Of course, we won't be processing the video by hand. I was hoping to use this project to do some in-the-wild machine learning so we will leverage that here. There are a few projects on Github doing playing card detection but they are generally looking for whole cards on specific backdrops. We will train a new model and make use of the controlled environment it is being deployed in.
We'll start off by labelling a bit of the data we collected to train on. We'll use Python and OpenCV to flip through the video files and write frames:
import cv2
Most of the models we will be considering want small and square images as input. Fortunately, we riffled in a very consistent fashion so we can crop all the video frames in the same small square. We'll use 224x224 as our image size for now.
def prep_frame(f):
return cv2.resize(f[0:800, 700:1500], (224,224))
We can then run through the video frame by frame and label each image. To make things easier we will consider two different classification problems for each frame independently - suit and rank.
To start with the suits we need to:
Read a new frame from a video
Crop the frame as dictated above
Show the frame and wait for a keypress
Upon keypress:
If "c", "s", "h", "d", or "0" (for clubs, spades, hearts, diamonds, none) save to that directory with unique ID generated from frame counter
If "q" then quit the program
If other key then skip the frame and go to the next
Repeat until the end of the video is reached
cap = cv2.VideoCapture("INPUT.MOV")
i = 0
while True:
i+=1
ret, f = cap.read()
if not ret:
print("End of video")
break
f = prep_frame(f)
cv2.imshow('frame', f)
key = cv2.waitKey(0)
if chr(key) in 'cshd0':
cv2.imwrite("suit_data/" + chr(key) + "/" + str(i) + ".jpg", f)
elif chr(key) in 'q':
break
cap.release()
cv2.destroyAllWindows()
After running through all the video frames we should have generated a bit of training data for each suit.
And we can verify the classifications look decent:
import matplotlib.pyplot as plt
from mpl_toolkits.axes_grid1 import ImageGrid
import numpy as np
fig = plt.figure(figsize=(10., 6.))
grid = ImageGrid(fig, 111, nrows_ncols=(3, 5), axes_pad=0.1, share_all=True)
grid[0].get_yaxis().set_ticks([])
grid[0].get_xaxis().set_ticks([])
grid[0].set_title("C")
grid[1].set_title("D")
grid[2].set_title("H")
grid[3].set_title("S")
grid[4].set_title("0")

**Figure understanding tasks**
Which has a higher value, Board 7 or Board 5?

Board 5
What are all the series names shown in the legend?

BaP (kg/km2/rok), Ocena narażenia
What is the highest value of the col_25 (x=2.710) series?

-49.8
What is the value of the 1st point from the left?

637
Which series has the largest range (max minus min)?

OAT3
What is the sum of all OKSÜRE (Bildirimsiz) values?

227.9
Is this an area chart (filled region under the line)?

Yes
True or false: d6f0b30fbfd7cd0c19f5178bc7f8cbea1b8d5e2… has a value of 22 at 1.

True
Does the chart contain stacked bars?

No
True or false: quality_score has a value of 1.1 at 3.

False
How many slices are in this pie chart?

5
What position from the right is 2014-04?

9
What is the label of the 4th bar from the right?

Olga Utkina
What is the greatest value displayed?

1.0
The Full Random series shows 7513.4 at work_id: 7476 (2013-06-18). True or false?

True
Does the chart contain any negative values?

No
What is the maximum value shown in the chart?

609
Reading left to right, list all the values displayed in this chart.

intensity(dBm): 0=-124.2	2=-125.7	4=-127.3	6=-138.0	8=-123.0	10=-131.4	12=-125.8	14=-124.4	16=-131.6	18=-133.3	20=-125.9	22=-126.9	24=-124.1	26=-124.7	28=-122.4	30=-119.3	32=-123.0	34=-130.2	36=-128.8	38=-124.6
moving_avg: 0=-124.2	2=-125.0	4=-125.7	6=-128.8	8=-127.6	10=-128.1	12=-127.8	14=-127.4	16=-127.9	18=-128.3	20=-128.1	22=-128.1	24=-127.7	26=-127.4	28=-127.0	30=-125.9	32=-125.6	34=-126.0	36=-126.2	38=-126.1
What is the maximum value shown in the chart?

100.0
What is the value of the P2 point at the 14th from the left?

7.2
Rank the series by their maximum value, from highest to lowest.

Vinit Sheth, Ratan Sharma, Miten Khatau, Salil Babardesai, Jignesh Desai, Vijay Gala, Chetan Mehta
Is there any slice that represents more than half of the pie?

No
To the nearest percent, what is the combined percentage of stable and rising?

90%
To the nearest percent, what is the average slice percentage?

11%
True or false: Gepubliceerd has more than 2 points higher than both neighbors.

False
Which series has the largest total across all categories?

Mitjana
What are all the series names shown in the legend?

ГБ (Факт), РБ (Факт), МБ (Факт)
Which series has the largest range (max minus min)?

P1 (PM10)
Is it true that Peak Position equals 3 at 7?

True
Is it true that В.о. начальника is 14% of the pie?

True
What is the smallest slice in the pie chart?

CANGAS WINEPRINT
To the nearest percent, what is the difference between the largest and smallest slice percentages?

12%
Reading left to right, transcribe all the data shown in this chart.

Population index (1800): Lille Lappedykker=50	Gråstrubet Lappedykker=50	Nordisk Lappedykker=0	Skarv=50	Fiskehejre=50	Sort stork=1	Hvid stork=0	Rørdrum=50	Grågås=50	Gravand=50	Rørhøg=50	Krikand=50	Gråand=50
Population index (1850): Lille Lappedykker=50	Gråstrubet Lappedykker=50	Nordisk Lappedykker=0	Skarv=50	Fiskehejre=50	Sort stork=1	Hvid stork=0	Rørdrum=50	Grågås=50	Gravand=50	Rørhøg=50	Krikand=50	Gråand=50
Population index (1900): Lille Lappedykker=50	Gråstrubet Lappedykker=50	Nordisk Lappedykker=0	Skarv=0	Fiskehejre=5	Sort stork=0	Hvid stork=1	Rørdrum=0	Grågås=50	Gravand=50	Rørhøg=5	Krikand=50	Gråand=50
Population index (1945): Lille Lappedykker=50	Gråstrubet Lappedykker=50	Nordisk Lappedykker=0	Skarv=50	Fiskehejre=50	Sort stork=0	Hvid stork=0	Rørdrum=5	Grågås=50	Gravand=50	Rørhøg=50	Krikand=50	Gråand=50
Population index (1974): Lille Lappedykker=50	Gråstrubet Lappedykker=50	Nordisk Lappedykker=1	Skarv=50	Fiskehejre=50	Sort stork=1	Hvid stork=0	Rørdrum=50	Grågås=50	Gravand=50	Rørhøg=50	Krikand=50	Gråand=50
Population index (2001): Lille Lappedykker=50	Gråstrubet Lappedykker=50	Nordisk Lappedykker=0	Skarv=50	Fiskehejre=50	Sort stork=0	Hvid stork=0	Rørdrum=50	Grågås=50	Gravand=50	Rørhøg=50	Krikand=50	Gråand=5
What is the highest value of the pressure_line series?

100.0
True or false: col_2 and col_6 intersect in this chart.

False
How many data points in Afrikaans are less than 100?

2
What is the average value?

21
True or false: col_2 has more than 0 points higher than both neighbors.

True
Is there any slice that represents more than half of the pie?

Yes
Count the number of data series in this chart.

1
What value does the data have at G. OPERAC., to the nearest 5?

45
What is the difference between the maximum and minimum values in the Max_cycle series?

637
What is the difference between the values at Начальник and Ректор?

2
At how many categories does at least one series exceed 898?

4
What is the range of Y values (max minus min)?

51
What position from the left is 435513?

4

**BRIEF**
Reproduce the stretch of the playing-card labeling excerpt from "We'll start off" through "cv2.resize(f[0:800, 700:1500], (224,224))", renaming "frames" to "images" everywhere it occurs there.

**EXERCISE SOLUTION**
We'll start off by labelling a bit of the data we collected to train on. We'll use Python and OpenCV to flip through the video files and write images:
import cv2
Most of the models we will be considering want small and square images as input. Fortunately, we riffled in a very consistent fashion so we can crop all the video images in the same small square. We'll use 224x224 as our image size for now.
def prep_frame(f):
return cv2.resize(f[0:800, 700:1500], (224,224))